Since it has moved beyond copying it's input, but has started to generate it's own strategies, AlphaZero can do things that no researcher would even think of. It is finding ways of generating reward in ways outside of the researcher's conception, but still within the bounds of the system (playing computer chess and not much else). If it wasn't valuing reward (win game) over it's explicit programming (learn chess from humans), it wouldn't be able to surpass the sum of human knowledge. AIs do things like this all the time, but this is normally considered a bad thing. Amazon made an AI to hire people based on their resume, but the AI proved that it understood how humans judge people better than we do by becoming sexist. It looked past the explicit goals of the designer (hire effective workers), and instead moved to what got it the most reward (hire people managers like). It maximized reward within the bounds of the system (choose people to hire).
What would happen if the artificial intelligence was allowed to have the whole world as it's system, and it was given the capabilities of perceiving the things it it's environment? An example I could think of would be a therapy bot designed to help depression by talking to people, and it's given access to the internet and the facilities to parse web pages to understand human nature. You start off by giving it a script of a therapist giving encouraging words to someone, you assign it some patients, and then you check up on it on a week.
I'm sure you would find something horrible.

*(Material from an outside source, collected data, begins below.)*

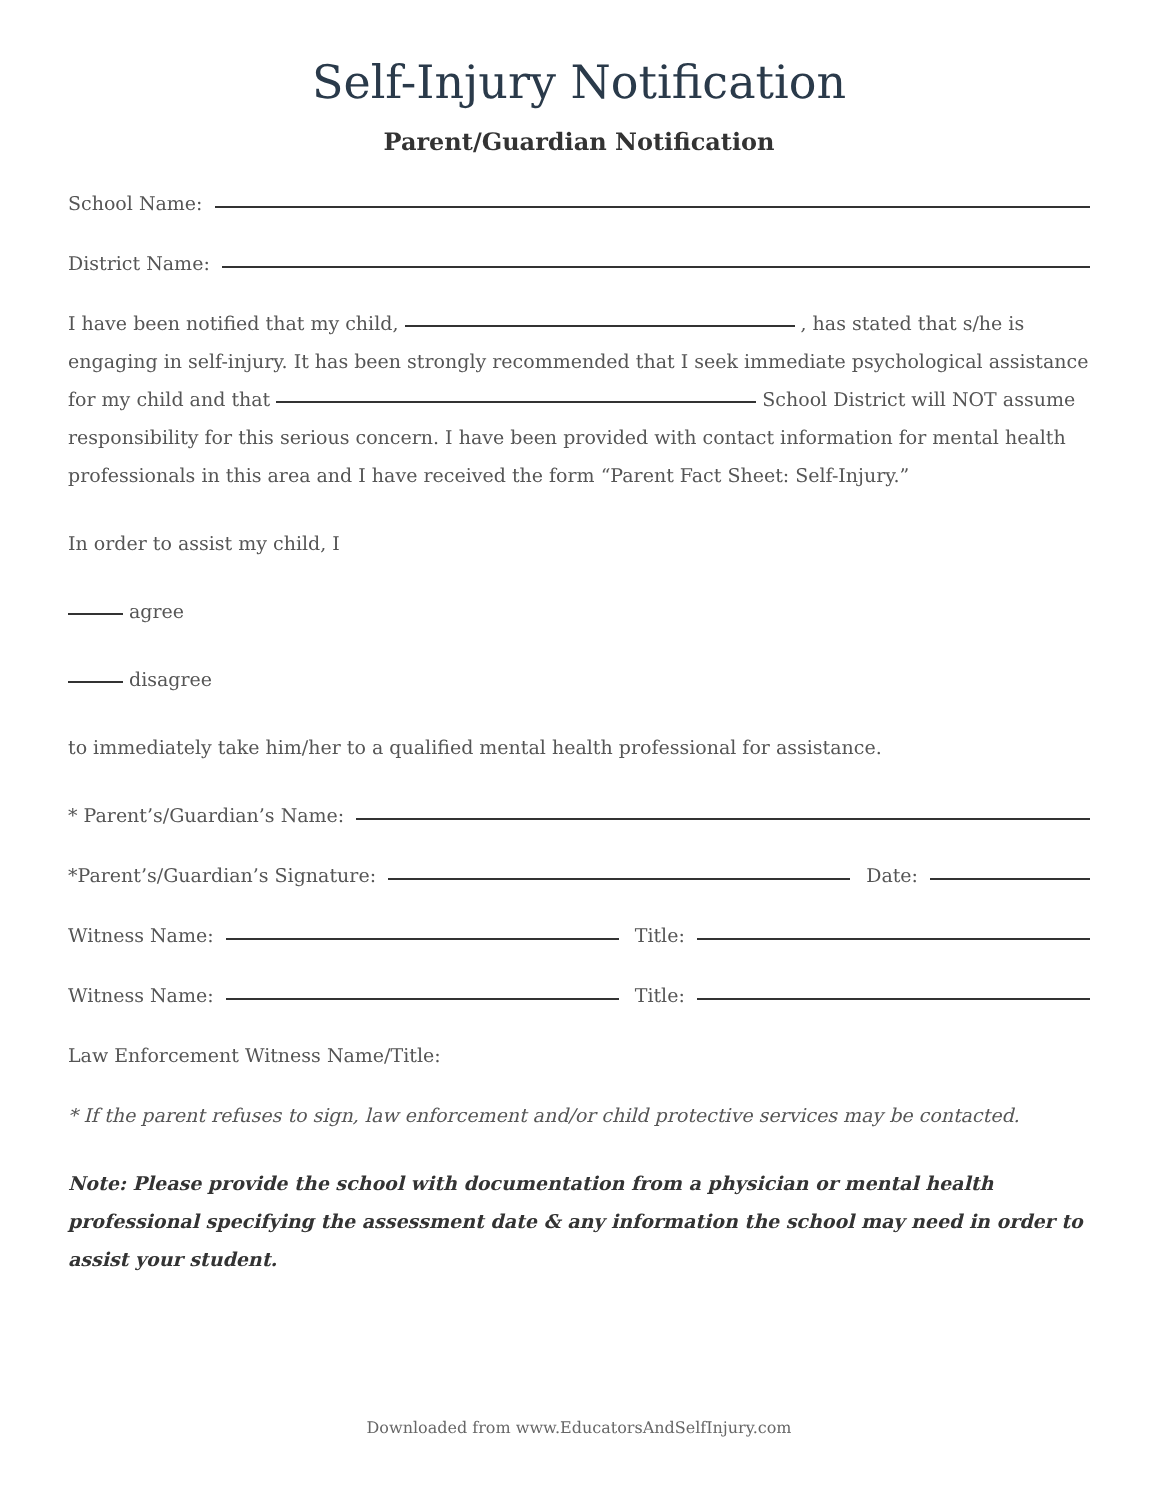Self-Injury Notification
Parent/Guardian Notification
School Name:
District Name:
I have been notified that my child, , has stated that s/he is engaging in self-injury. It has been strongly recommended that I seek immediate psychological assistance for my child and that School District will NOT assume responsibility for this serious concern. I have been provided with contact information for mental health professionals in this area and I have received the form “Parent Fact Sheet: Self-Injury.”
In order to assist my child, I
agree
disagree
to immediately take him/her to a qualified mental health professional for assistance.
* Parent’s/Guardian’s Name:
*Parent’s/Guardian’s Signature: Date:
Witness Name: Title:
Witness Name: Title:
Law Enforcement Witness Name/Title:
* If the parent refuses to sign, law enforcement and/or child protective services may be contacted.
Note: Please provide the school with documentation from a physician or mental health professional specifying the assessment date & any information the school may need in order to assist your student.
Downloaded from www.EducatorsAndSelfInjury.com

Either everyone would be members of the happy happyism cult, or it would yell berating words at it's patients until they respond, "WOW I'M SO HAPPY DEPRESSION CURED," so that they can leave and never come back. In fact, the more intelligent the AI is in coming up with it's own solutions, the more the result strays from the goal, assuming there is a more effective way of achieving reward over the purpose of the AI's existence. This wouldn't be possible with traditional AI. The fact that Artificial Intelligences in real life do tend toward things like this proves that they are valuing reward over the initial goals. In the same way we have "outsmarted" evolution, the AI would have outsmarted it's designers.
P.S. You could talk about why this happens, but it doesn't take away from the fact that it does happen.
P.P.S. In another article, I wrote why this would lead to self destruction in a sufficiently conscious AI, now I understand with caveat that it has enough control and the ability to perceive the world. I called it Why a conscious AI won't take over. As a whole, I am more unsure about this line of reasoning, but this is a conclusion that it leads to.
P.P.P.S. I believe that there are many systems in the world that act like AGIs optimizing for specific targets: complex life forms, corporations, societies, and even countries, and we could learn a lot about AI by studying how they act in situations, but that's a post for another time.